> Work task
What is needed here is each entry reproduced exactly, without its pictures.

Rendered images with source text
↓

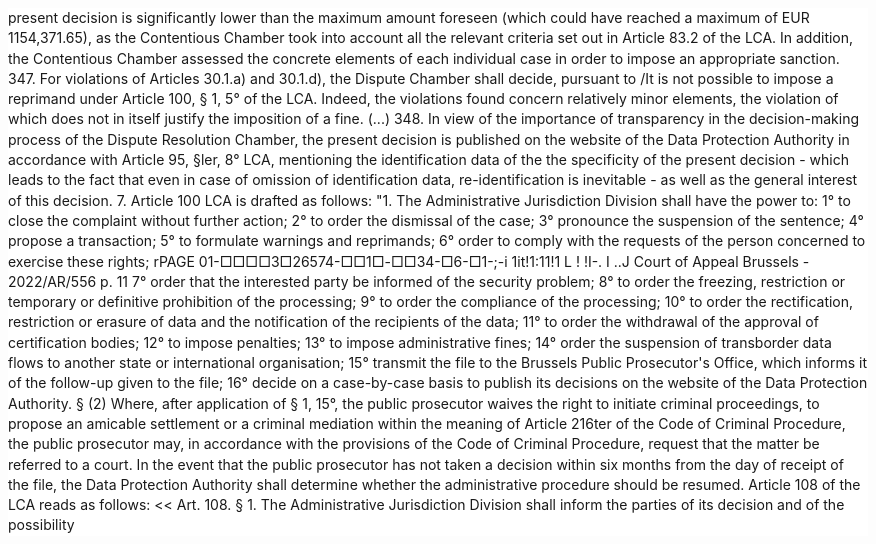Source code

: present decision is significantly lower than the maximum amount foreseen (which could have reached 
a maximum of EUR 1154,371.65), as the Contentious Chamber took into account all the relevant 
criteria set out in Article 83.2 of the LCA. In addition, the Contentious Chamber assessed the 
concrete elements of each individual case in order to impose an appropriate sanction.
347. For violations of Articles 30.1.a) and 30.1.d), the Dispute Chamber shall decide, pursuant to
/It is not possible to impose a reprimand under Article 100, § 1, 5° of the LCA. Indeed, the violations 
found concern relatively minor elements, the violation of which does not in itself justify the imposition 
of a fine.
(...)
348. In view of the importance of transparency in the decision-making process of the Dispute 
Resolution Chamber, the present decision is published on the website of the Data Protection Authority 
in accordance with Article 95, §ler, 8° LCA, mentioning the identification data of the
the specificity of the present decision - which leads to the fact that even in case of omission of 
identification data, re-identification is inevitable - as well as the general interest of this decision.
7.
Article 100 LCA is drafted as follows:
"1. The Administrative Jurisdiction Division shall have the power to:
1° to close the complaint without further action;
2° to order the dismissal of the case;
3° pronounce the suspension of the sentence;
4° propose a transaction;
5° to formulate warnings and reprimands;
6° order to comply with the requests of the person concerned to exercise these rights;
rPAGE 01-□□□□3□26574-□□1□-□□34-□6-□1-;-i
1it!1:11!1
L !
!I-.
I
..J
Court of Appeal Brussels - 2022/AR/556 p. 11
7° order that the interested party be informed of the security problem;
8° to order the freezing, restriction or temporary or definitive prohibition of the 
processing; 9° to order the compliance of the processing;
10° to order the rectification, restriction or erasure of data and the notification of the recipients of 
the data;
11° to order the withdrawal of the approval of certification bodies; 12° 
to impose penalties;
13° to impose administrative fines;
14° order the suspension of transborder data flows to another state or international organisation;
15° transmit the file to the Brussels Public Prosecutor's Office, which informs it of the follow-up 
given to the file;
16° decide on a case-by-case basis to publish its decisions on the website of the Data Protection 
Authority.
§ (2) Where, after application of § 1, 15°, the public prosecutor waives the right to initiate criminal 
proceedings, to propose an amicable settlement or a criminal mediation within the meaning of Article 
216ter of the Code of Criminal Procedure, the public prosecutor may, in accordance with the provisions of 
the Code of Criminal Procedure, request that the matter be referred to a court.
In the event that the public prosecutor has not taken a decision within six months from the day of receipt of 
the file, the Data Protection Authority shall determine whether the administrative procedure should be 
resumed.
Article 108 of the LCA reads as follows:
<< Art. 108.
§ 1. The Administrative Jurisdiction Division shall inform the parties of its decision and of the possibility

↑

> Task solution
Source code

: present decision is significantly lower than the maximum amount foreseen (which could have reached 
a maximum of EUR 1154,371.65), as the Contentious Chamber took into account all the relevant 
criteria set out in Article 83.2 of the LCA. In addition, the Contentious Chamber assessed the 
concrete elements of each individual case in order to impose an appropriate sanction.
347. For violations of Articles 30.1.a) and 30.1.d), the Dispute Chamber shall decide, pursuant to
/It is not possible to impose a reprimand under Article 100, § 1, 5° of the LCA. Indeed, the violations 
found concern relatively minor elements, the violation of which does not in itself justify the imposition 
of a fine.
(...)
348. In view of the importance of transparency in the decision-making process of the Dispute 
Resolution Chamber, the present decision is published on the website of the Data Protection Authority 
in accordance with Article 95, §ler, 8° LCA, mentioning the identification data of the
the specificity of the present decision - which leads to the fact that even in case of omission of 
identification data, re-identification is inevitable - as well as the general interest of this decision.
7.
Article 100 LCA is drafted as follows:
"1. The Administrative Jurisdiction Division shall have the power to:
1° to close the complaint without further action;
2° to order the dismissal of the case;
3° pronounce the suspension of the sentence;
4° propose a transaction;
5° to formulate warnings and reprimands;
6° order to comply with the requests of the person concerned to exercise these rights;
rPAGE 01-□□□□3□26574-□□1□-□□34-□6-□1-;-i
1it!1:11!1
L !
!I-.
I
..J
Court of Appeal Brussels - 2022/AR/556 p. 11
7° order that the interested party be informed of the security problem;
8° to order the freezing, restriction or temporary or definitive prohibition of the 
processing; 9° to order the compliance of the processing;
10° to order the rectification, restriction or erasure of data and the notification of the recipients of 
the data;
11° to order the withdrawal of the approval of certification bodies; 12° 
to impose penalties;
13° to impose administrative fines;
14° order the suspension of transborder data flows to another state or international organisation;
15° transmit the file to the Brussels Public Prosecutor's Office, which informs it of the follow-up 
given to the file;
16° decide on a case-by-case basis to publish its decisions on the website of the Data Protection 
Authority.
§ (2) Where, after application of § 1, 15°, the public prosecutor waives the right to initiate criminal 
proceedings, to propose an amicable settlement or a criminal mediation within the meaning of Article 
216ter of the Code of Criminal Procedure, the public prosecutor may, in accordance with the provisions of 
the Code of Criminal Procedure, request that the matter be referred to a court.
In the event that the public prosecutor has not taken a decision within six months from the day of receipt of 
the file, the Data Protection Authority shall determine whether the administrative procedure should be 
resumed.
Article 108 of the LCA reads as follows:
<< Art. 108.
§ 1. The Administrative Jurisdiction Division shall inform the parties of its decision and of the possibility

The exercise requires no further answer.